His lordship mulled this over for some considerable time. "Am I to believe that you care for both these men?"
"I do. And I am an awful creature for doing so! And George says that I must choose between them but I cannot, I cannot!" Lord Ellis waited until his daughter was quite recovered until he spoke.
"Have either of these men made a proposal?" She shook her head, and told him of what Mr. Seymour had ordered her not to do before they had left London. "So Seymour wishes to distance himself from you. Shame, if he was thinking marriage I believe I could have very much liked having him as a son-in-law. Oh well. Your mother expects Arthur Harding to propose any second. Your behaviour has quite put her out of sorts -- she too has confined herself to her rooms. I have peace, you see." Rosalind smiled.

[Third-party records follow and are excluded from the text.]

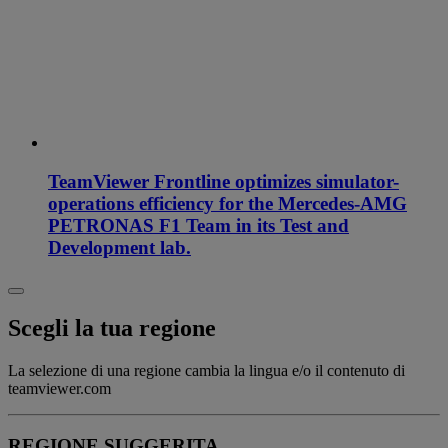
TeamViewer Frontline optimizes simulator-
operations efficiency for the Mercedes-AMG
PETRONAS F1 Team in its Test and
Development lab.
Scegli la tua regione
La selezione di una regione cambia la lingua e/o il contenuto di
teamviewer.com
REGIONE SUGGERITA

"I think I may pay a visit to Maude once my appearance has recovered sufficiently." She stated, having realised that a man about to propose was better than a man who had thrown her away from him.
"Oh yes, because it is Miss Harding for whom you wish to look your best," he mocked good-naturedly.
"I dare say that Mr. Arthur Harding would not mind if you were covered in mud if you came to see him."
This time she could not protest. She just looked forward to seeing the Hardings again and being able to face George with the knowledge that she had made a decision.